T. Rowe Price took the extraordinary step of acquiring Oak Hill Partners for $4.2 billion to gin up yields and profit margins. See: T. Rowe Price completes lightning $4.2-billion deal to become 'alternative credit' leader by delivering heavy cash at closing and promising light touch
Even Vanguard Group has openly chased higher yields on investors' behalf -- and cut itself in with healthy fees. See: A 'late' Vanguard Group joins crowd selling ultra-short bond ETF --managed by humans -- after money markets refuse to rebound
The yield on the 10-Year U.S. Treasury rose from 1.63% to 1.97% or 21% since the start of the year, according to data published by Brad McMillan, chief investment officer for Commonwealth Financial Network.
That's a mighty leap but still a paltry return on an absolute basis.
“As investors search for higher yields, demand for senior loans and high yield corporate bonds is on the rise," Thompson stated in a release.ck to
Just because yields are low doesn't mean investors should flock to higher yield bonds, says Brent Burns, CEO of Asset Dedication.
"The high yield [category] is questionable as ever," he says. "When the stock market gets hit hard, high yield tends to go with it. That means when you want high yield to behave like bonds, it doesn't."
He adds: "I don't think high yield has gotten any less risky. It's just streaky. It can go through long periods where defaults aren't a problem. But when the economy falls apart, defaults on junk bonds come tumbling after. Unfortunately, recency bias lulls investors into forgetting what can happen. And product providers step in when investors become fatigued by low yields."
The enlarged SSGA mandate to the New York City alternatives manager of $881 billion follows the launch of SPDR Blackstone Senior Loan ETF (SRLN).
It added $6.7 billion of AUM in 2021 -- the largest inflows of any actively managed ETF last year.
Blackstone Credit's proprietary private credit fund also had a tremendous year -- growing to $33 billion in 12 months.

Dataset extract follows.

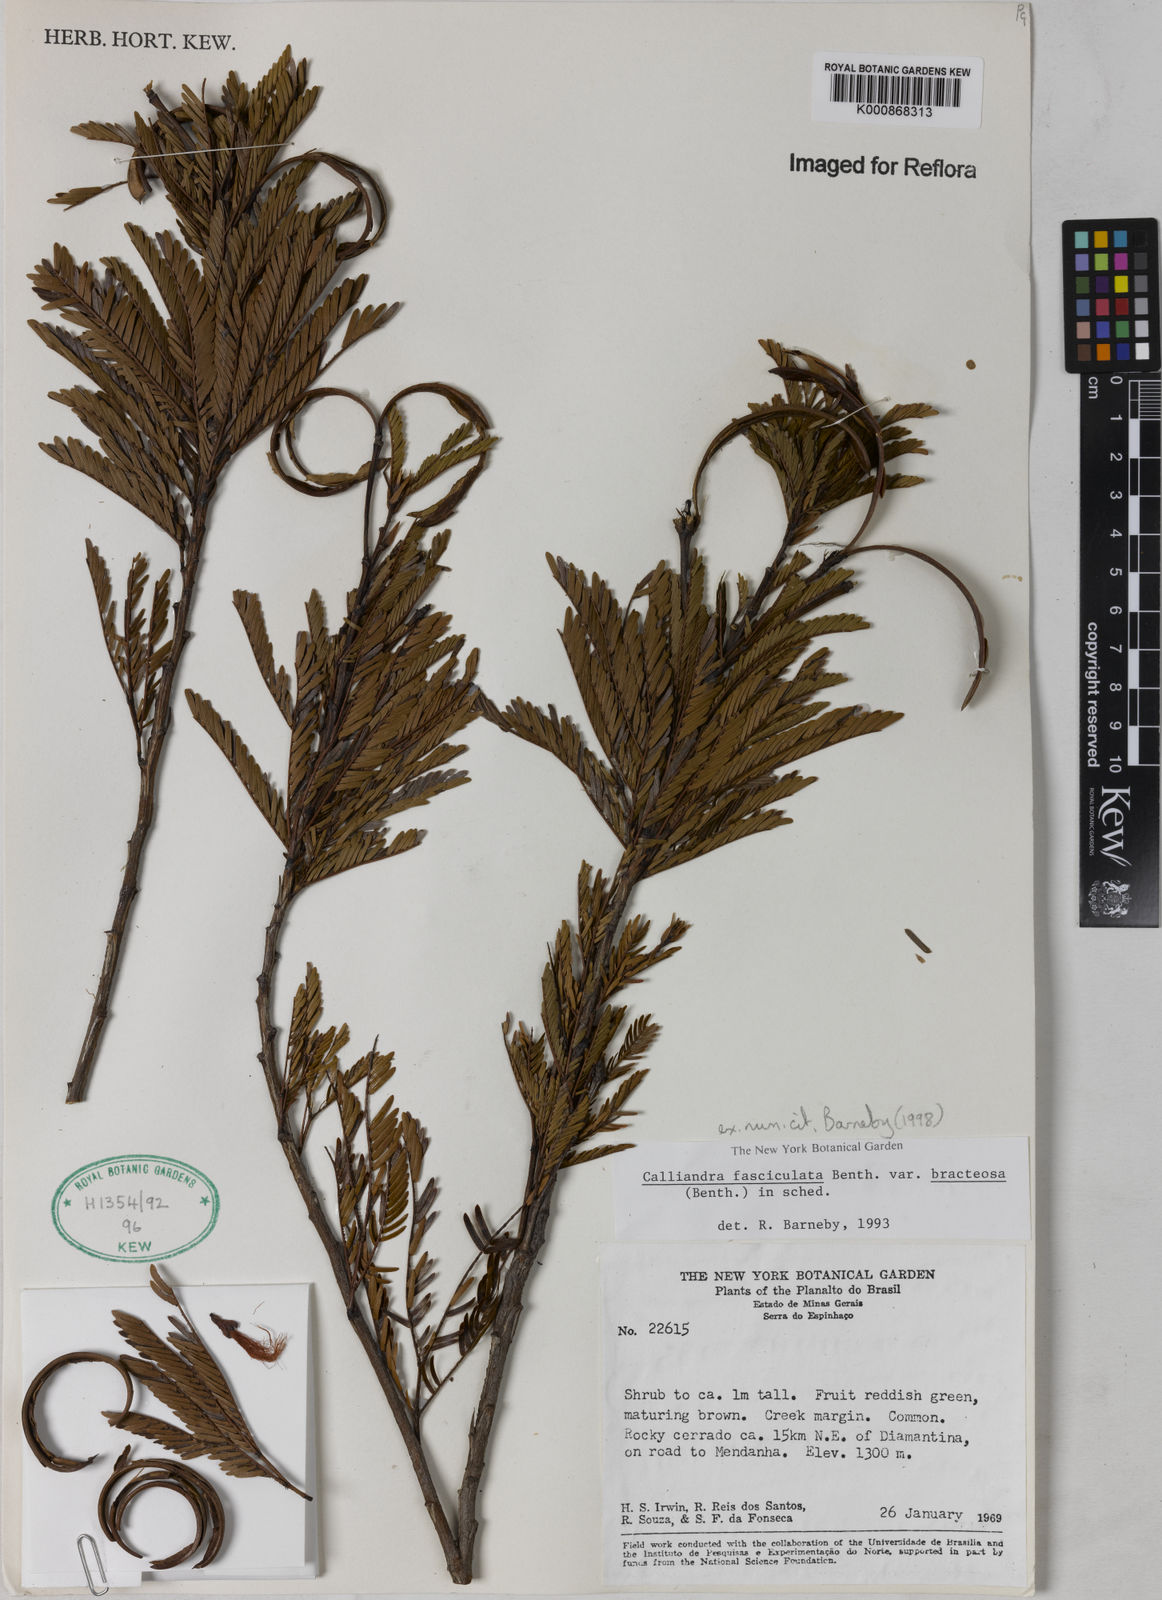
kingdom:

“We’ve been talking all year about how it is good to be in floating-rate senior secured loans in an inflationary, rising-rate environment,” Brad Marshall, Blackstone’s head of North America private credit told Barron's.
“Then, boom, in January, we really saw that come into play.”
The floating-rate aspect of senior loans is underappreciated, Thompson says.
"You could get a higher rate and it's floating rate so you don't get hit [by inflation]," she says.
Senior loans is an area where active management is typically more prudent than index investing, Thompson says -- a reality appreciated by advisors.
"A lot of clients are very conversant in fixed income," she says. "But the esoterica of senior loans is not their forte."
Blackstone's strength is the esoterica of credit investing, says Dan McMullen, head of North American Liquid Portfolio Management for Blackstone.
“We see a compelling opportunity to generate income in high yield corporate bonds, senior loans and CLO debt securities through our active management approach," he says in a release.
"HYBL will build on the proven track record we have established through SRLN with State Street and benefit from our deep expertise in credit investing.”
Thompson notes that State Street's willingness to hire third-party expertise gives it an edge in many cases over, for example, BlackRock, (her former employer) which manages investments in-house.
SRLN's total assets are now a towering $9.9 billion, according to Morningstar, and its yield is about 4.18%. SRLN and HYBL both charge a 70 basis-point fee. HYBL has about $127 million of assets a few days into its launch.
The new SSGA-Blackstone product, HYBL, courts more risk than SRLN to gain a better yield -- currently about 100 basis points more.
As sub-adviser of HYBL, Blackstone will actively manage a diverse portfolio of high yield corporate bonds, senior loans, and debt tranches of US collateralized loan obligations (CLOs) -- a single security backed by a pool of debt, typically corporate loans with low credit ratings.
"The only free lunch in investing is diversification hand that's the case here," Thompson says.